- **Records for processing**:
□ □ □ □

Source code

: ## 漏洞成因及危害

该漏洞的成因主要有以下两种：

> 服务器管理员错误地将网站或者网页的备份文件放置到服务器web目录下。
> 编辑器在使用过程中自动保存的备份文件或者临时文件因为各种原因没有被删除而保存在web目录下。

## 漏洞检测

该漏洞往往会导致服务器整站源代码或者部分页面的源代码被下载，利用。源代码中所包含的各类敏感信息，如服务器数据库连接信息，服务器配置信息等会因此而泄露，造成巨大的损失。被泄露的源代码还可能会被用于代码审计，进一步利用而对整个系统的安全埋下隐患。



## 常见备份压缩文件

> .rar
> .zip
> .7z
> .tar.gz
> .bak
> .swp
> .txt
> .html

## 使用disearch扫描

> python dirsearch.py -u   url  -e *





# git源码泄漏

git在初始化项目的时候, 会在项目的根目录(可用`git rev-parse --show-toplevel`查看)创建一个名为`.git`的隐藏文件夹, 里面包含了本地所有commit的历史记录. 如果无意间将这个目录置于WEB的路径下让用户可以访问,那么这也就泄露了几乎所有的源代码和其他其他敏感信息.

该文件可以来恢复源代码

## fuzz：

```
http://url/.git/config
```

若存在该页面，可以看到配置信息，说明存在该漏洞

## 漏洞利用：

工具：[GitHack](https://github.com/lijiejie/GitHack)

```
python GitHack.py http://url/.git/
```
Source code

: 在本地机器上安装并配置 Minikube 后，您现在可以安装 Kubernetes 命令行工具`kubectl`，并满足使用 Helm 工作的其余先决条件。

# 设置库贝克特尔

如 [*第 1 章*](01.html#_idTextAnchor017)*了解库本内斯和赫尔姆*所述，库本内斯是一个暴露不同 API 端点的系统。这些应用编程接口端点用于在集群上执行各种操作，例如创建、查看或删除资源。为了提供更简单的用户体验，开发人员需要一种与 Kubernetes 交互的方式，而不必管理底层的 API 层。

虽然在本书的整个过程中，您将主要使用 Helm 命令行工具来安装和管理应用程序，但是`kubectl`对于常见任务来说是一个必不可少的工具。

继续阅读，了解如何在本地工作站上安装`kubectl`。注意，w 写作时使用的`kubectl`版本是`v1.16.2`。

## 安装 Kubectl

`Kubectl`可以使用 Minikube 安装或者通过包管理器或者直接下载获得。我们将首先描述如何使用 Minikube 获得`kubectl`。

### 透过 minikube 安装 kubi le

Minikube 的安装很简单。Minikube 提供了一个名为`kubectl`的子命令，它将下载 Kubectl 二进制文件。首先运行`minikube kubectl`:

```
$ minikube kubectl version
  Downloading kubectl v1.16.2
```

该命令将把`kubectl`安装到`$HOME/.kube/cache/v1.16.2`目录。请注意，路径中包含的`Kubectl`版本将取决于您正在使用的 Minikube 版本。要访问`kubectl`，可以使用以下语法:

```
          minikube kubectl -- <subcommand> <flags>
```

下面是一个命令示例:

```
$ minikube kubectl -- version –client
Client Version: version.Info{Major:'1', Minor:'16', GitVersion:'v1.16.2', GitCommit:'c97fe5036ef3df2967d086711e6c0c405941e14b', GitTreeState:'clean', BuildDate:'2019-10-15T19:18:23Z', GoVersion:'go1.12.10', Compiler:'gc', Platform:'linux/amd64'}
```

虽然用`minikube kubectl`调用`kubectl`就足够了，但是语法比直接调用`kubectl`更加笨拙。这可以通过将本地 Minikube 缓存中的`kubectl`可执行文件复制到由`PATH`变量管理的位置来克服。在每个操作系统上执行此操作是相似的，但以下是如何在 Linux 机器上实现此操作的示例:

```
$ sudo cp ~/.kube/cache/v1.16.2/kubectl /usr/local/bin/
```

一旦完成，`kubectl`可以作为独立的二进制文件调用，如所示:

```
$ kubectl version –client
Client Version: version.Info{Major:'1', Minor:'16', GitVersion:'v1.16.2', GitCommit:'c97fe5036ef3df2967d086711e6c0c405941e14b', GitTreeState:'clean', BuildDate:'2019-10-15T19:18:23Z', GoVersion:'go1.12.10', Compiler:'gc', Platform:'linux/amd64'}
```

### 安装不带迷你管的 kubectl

□ □ □ □

With no word added or dropped, repeat the entire listing.

- **Result for this task**:
Source code

: ## 漏洞成因及危害

该漏洞的成因主要有以下两种：

> 服务器管理员错误地将网站或者网页的备份文件放置到服务器web目录下。
> 编辑器在使用过程中自动保存的备份文件或者临时文件因为各种原因没有被删除而保存在web目录下。

## 漏洞检测

该漏洞往往会导致服务器整站源代码或者部分页面的源代码被下载，利用。源代码中所包含的各类敏感信息，如服务器数据库连接信息，服务器配置信息等会因此而泄露，造成巨大的损失。被泄露的源代码还可能会被用于代码审计，进一步利用而对整个系统的安全埋下隐患。



## 常见备份压缩文件

> .rar
> .zip
> .7z
> .tar.gz
> .bak
> .swp
> .txt
> .html

## 使用disearch扫描

> python dirsearch.py -u   url  -e *





# git源码泄漏

git在初始化项目的时候, 会在项目的根目录(可用`git rev-parse --show-toplevel`查看)创建一个名为`.git`的隐藏文件夹, 里面包含了本地所有commit的历史记录. 如果无意间将这个目录置于WEB的路径下让用户可以访问,那么这也就泄露了几乎所有的源代码和其他其他敏感信息.

该文件可以来恢复源代码

## fuzz：

```
http://url/.git/config
```

若存在该页面，可以看到配置信息，说明存在该漏洞

## 漏洞利用：

工具：[GitHack](https://github.com/lijiejie/GitHack)

```
python GitHack.py http://url/.git/
```
Source code

: 在本地机器上安装并配置 Minikube 后，您现在可以安装 Kubernetes 命令行工具`kubectl`，并满足使用 Helm 工作的其余先决条件。

# 设置库贝克特尔

如 [*第 1 章*](01.html#_idTextAnchor017)*了解库本内斯和赫尔姆*所述，库本内斯是一个暴露不同 API 端点的系统。这些应用编程接口端点用于在集群上执行各种操作，例如创建、查看或删除资源。为了提供更简单的用户体验，开发人员需要一种与 Kubernetes 交互的方式，而不必管理底层的 API 层。

虽然在本书的整个过程中，您将主要使用 Helm 命令行工具来安装和管理应用程序，但是`kubectl`对于常见任务来说是一个必不可少的工具。

继续阅读，了解如何在本地工作站上安装`kubectl`。注意，w 写作时使用的`kubectl`版本是`v1.16.2`。

## 安装 Kubectl

`Kubectl`可以使用 Minikube 安装或者通过包管理器或者直接下载获得。我们将首先描述如何使用 Minikube 获得`kubectl`。

### 透过 minikube 安装 kubi le

Minikube 的安装很简单。Minikube 提供了一个名为`kubectl`的子命令，它将下载 Kubectl 二进制文件。首先运行`minikube kubectl`:

```
$ minikube kubectl version
  Downloading kubectl v1.16.2
```

该命令将把`kubectl`安装到`$HOME/.kube/cache/v1.16.2`目录。请注意，路径中包含的`Kubectl`版本将取决于您正在使用的 Minikube 版本。要访问`kubectl`，可以使用以下语法:

```
          minikube kubectl -- <subcommand> <flags>
```

下面是一个命令示例:

```
$ minikube kubectl -- version –client
Client Version: version.Info{Major:'1', Minor:'16', GitVersion:'v1.16.2', GitCommit:'c97fe5036ef3df2967d086711e6c0c405941e14b', GitTreeState:'clean', BuildDate:'2019-10-15T19:18:23Z', GoVersion:'go1.12.10', Compiler:'gc', Platform:'linux/amd64'}
```

虽然用`minikube kubectl`调用`kubectl`就足够了，但是语法比直接调用`kubectl`更加笨拙。这可以通过将本地 Minikube 缓存中的`kubectl`可执行文件复制到由`PATH`变量管理的位置来克服。在每个操作系统上执行此操作是相似的，但以下是如何在 Linux 机器上实现此操作的示例:

```
$ sudo cp ~/.kube/cache/v1.16.2/kubectl /usr/local/bin/
```

一旦完成，`kubectl`可以作为独立的二进制文件调用，如所示:

```
$ kubectl version –client
Client Version: version.Info{Major:'1', Minor:'16', GitVersion:'v1.16.2', GitCommit:'c97fe5036ef3df2967d086711e6c0c405941e14b', GitTreeState:'clean', BuildDate:'2019-10-15T19:18:23Z', GoVersion:'go1.12.10', Compiler:'gc', Platform:'linux/amd64'}
```

### 安装不带迷你管的 kubectl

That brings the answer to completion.